Gradient Clipping makes training slow

Hi all,

I am new to pyTorch, but I have been using Torch for more than a year now.

Basically, I implemented an autoencoder model with gru as encoder and decoder, and it is a multi-gpu implementation. When I incorporate gradient clipping to training, the training gets slower, and it is probably 4 times slower than the training without gradient clipping.

Is it normal? Or is it an issue with my implementation?

Thank you so much for your time.

1 Like

I don’t think gradient clipping would be time-consuming. I guess it’s simply an operation on tensor which should be fast.

Yes, I agree.

I guess the issue was caused by calling the following line every iteration

torch.nn.utils.clip_grad_norm(model.parameters(), config.clip)

Instead, I tried with another way.

First, call

params = model.parameters()

before training, and then call

torch.nn.utils.clip_grad_norm(params, config.clip)

in every iteration. Right now, the training speed is reasonable now compared to my torch implementation.


The other reason that slows down training was that my lstm model is way too small, and multi-gpu setting didn’t help. Now I switched to single GPU mode, and it runs super fast.

Why does this seem to cause such a drastic change in performance? Is it because the iterators are recreated or something?
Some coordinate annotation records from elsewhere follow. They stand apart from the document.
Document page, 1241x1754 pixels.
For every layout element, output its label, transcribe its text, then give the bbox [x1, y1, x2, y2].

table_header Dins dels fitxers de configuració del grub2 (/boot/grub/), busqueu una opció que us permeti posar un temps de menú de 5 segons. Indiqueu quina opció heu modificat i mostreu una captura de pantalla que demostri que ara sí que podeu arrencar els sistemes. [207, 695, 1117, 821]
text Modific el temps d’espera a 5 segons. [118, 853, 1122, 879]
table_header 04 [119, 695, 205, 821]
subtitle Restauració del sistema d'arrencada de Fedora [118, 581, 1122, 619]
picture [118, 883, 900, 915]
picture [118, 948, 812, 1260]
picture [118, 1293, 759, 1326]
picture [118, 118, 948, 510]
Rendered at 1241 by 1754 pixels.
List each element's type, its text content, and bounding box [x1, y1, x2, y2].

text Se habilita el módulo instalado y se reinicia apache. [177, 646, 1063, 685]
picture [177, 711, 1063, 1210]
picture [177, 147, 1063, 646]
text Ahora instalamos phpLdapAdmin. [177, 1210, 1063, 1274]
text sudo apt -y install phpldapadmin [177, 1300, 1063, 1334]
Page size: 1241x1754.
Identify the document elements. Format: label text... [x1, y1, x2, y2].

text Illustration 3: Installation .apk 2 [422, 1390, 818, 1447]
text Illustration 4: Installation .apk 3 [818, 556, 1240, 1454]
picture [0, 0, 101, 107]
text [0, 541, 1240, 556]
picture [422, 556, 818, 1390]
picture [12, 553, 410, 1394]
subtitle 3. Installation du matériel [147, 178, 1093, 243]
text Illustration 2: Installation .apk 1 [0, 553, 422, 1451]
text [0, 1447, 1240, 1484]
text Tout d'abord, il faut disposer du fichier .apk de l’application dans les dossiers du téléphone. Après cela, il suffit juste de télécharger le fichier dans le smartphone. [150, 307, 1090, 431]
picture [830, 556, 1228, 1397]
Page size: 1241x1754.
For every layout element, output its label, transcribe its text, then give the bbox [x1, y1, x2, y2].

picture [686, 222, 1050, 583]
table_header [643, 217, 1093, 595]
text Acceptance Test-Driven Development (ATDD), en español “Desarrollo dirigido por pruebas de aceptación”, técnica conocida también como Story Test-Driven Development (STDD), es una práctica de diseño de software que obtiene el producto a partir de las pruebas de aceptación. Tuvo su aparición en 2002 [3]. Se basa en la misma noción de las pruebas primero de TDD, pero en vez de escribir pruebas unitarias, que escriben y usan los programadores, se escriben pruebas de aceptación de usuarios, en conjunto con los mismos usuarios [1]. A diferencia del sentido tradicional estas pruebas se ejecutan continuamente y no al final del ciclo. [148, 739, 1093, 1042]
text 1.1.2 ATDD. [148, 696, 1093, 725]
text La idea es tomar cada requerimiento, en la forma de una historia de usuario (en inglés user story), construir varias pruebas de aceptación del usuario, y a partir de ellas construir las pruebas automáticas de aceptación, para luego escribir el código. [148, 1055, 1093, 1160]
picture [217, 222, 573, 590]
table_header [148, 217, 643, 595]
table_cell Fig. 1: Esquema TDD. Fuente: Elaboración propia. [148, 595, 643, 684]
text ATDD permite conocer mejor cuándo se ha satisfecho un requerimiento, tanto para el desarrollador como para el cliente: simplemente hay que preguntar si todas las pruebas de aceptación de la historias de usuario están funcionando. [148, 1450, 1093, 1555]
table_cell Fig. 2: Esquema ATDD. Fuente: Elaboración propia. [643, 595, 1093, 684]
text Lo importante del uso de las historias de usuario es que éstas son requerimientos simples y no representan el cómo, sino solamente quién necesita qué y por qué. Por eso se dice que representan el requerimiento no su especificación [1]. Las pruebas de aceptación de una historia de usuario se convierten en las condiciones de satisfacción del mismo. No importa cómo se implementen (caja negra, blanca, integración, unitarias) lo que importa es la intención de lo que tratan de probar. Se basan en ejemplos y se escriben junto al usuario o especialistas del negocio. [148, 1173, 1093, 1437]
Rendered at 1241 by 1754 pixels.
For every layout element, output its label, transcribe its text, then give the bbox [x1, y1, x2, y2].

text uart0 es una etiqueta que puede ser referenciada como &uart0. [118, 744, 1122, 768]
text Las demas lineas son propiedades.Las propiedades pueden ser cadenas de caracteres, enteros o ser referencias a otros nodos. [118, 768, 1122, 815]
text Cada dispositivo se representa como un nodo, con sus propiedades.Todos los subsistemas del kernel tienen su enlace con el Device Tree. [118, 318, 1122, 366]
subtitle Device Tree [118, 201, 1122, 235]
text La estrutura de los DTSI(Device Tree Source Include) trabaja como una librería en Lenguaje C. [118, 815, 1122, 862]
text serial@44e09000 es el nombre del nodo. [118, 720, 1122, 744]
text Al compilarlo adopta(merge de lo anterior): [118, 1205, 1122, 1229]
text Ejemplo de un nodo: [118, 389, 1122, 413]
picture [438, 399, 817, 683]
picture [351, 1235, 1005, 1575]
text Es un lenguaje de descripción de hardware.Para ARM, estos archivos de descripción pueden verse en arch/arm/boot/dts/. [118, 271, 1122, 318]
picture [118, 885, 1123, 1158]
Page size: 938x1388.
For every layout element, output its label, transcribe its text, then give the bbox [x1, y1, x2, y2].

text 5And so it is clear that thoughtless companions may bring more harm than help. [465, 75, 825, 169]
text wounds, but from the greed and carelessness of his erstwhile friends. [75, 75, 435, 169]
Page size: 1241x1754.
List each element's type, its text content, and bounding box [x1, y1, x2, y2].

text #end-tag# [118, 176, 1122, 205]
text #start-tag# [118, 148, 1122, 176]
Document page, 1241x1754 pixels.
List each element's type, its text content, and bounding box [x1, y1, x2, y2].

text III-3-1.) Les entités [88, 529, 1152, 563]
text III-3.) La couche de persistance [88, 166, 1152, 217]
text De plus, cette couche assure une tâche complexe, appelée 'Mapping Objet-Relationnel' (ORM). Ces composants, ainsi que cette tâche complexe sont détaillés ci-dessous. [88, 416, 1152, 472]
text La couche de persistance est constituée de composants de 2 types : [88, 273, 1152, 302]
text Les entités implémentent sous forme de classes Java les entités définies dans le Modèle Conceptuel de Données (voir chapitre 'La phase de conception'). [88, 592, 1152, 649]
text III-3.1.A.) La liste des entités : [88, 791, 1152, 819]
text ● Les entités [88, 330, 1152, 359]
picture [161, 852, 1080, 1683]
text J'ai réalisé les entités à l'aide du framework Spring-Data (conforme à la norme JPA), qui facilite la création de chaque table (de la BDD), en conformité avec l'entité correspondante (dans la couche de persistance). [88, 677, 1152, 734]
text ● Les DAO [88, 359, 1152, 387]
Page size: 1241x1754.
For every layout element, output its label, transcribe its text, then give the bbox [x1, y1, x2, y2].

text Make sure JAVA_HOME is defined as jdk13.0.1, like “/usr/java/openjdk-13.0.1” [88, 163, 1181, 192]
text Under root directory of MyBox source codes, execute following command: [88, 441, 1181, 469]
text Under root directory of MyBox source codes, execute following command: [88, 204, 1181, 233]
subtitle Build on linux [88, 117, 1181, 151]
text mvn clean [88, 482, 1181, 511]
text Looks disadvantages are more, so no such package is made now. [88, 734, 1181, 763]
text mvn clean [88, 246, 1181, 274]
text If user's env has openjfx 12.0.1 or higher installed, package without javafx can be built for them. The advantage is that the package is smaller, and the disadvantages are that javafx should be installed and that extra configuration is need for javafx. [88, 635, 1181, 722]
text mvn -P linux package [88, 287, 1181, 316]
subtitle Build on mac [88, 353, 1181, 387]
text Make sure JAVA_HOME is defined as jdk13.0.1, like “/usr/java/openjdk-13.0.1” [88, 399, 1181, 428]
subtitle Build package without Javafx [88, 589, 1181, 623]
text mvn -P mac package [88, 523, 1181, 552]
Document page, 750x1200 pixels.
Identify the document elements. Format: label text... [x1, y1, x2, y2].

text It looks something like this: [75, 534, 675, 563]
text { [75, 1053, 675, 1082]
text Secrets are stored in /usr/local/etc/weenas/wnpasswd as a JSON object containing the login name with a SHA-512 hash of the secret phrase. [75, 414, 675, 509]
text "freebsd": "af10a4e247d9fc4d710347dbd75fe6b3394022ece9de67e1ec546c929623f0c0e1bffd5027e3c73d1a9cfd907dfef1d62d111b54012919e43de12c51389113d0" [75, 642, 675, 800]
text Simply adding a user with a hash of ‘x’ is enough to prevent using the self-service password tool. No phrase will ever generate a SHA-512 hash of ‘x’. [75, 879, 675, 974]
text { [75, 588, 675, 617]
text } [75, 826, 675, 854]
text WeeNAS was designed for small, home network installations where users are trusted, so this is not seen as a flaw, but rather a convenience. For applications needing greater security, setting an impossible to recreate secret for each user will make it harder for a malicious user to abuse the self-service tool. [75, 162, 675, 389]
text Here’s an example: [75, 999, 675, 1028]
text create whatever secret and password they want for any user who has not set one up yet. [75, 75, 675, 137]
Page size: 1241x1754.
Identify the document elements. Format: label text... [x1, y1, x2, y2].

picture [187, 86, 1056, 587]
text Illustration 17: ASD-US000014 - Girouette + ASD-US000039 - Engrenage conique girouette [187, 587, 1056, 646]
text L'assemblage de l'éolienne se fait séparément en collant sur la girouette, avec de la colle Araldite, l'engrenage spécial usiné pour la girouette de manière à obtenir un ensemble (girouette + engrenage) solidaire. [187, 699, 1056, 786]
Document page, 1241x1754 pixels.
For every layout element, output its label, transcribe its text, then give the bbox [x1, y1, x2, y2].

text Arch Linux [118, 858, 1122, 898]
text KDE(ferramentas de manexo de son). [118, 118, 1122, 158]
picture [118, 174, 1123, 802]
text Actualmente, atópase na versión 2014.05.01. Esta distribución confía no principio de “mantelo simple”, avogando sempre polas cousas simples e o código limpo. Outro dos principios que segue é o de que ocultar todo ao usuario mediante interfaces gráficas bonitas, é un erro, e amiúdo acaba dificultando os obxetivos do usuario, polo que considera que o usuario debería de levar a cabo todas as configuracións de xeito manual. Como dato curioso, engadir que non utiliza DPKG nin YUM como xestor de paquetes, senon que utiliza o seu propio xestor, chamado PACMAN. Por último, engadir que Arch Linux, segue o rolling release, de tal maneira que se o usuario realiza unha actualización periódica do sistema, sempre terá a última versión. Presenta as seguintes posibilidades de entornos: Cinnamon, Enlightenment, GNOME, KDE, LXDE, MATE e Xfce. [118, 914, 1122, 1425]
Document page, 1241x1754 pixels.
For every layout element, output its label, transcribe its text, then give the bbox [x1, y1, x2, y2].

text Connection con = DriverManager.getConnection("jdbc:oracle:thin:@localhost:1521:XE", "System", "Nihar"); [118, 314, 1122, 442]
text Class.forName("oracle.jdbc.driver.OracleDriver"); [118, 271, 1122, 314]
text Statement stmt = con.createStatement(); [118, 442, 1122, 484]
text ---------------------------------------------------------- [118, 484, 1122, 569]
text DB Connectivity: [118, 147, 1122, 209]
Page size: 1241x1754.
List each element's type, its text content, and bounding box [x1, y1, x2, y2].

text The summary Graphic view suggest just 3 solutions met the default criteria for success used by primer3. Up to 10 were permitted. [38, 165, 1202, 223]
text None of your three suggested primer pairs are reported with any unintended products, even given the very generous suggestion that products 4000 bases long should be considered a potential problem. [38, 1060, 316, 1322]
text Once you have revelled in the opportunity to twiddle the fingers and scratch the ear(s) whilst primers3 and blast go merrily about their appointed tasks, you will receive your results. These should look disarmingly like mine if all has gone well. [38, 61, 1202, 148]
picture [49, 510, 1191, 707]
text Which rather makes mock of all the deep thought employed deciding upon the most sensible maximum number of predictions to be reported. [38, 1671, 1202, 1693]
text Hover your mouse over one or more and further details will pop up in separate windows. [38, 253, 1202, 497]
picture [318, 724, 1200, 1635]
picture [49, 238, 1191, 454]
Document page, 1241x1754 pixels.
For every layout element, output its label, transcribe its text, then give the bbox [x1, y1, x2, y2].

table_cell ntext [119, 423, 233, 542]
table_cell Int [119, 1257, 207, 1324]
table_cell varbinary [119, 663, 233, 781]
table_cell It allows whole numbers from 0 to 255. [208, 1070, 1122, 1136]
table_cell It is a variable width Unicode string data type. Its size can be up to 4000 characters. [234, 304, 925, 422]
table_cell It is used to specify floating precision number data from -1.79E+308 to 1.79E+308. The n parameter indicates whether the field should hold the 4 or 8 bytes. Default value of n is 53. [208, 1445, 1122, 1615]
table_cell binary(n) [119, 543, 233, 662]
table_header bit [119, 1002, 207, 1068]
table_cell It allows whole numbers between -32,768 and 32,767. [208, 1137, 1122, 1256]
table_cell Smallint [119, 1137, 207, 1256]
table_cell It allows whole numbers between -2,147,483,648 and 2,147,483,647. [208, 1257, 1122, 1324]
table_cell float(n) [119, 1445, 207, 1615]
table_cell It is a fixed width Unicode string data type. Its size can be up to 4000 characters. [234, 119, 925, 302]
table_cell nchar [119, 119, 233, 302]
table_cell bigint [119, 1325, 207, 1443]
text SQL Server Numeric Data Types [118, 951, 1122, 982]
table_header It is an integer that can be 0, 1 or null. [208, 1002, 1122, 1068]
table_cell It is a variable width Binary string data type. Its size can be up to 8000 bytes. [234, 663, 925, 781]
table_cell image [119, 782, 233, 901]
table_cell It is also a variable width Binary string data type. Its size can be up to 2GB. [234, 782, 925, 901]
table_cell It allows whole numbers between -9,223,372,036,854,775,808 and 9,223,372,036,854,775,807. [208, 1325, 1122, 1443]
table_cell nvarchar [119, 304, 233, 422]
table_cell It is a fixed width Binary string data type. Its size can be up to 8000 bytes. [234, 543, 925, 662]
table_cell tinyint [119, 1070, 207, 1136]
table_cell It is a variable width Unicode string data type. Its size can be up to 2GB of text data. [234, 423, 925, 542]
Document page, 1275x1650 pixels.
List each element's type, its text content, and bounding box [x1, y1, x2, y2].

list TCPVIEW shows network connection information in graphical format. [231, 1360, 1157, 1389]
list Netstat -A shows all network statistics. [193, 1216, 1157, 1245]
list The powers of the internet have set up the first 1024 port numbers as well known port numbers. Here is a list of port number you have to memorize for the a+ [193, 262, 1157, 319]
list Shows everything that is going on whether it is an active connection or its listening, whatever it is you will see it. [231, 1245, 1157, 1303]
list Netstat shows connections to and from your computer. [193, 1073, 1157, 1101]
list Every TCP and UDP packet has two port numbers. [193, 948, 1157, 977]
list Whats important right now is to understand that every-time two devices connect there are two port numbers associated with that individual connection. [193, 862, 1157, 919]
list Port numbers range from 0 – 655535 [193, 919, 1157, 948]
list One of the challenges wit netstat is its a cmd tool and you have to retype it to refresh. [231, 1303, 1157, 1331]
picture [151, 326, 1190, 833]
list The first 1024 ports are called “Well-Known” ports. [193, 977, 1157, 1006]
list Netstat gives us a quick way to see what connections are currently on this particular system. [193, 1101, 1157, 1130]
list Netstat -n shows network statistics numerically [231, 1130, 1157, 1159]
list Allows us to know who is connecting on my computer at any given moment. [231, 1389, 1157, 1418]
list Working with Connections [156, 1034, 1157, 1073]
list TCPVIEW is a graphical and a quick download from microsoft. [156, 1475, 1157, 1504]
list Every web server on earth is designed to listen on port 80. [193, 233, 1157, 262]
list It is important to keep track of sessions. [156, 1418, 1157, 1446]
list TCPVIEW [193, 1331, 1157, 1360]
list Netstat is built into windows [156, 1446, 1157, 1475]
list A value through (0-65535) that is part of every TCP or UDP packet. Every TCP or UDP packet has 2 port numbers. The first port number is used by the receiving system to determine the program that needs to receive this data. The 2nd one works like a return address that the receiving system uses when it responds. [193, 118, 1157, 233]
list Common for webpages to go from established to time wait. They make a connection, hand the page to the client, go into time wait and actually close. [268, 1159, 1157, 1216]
But program like that won’t take effect on the actual parameters.

1 Like

Expanding on @imy’s reply…

model.parameters() returns a generator which can only be iterated over once before it is exhausted. It has to be re-instantiated every time you want to iterate over it. The proposed code is faster because it is only grad clipping your parameters once, the first time you call torch.nn.utils.clip_grad_norm . Successive calls to torch.nn.utils.clip_grad_norm are operating on an exhausted iterator which effectively does nothing, and so is faster.

1 Like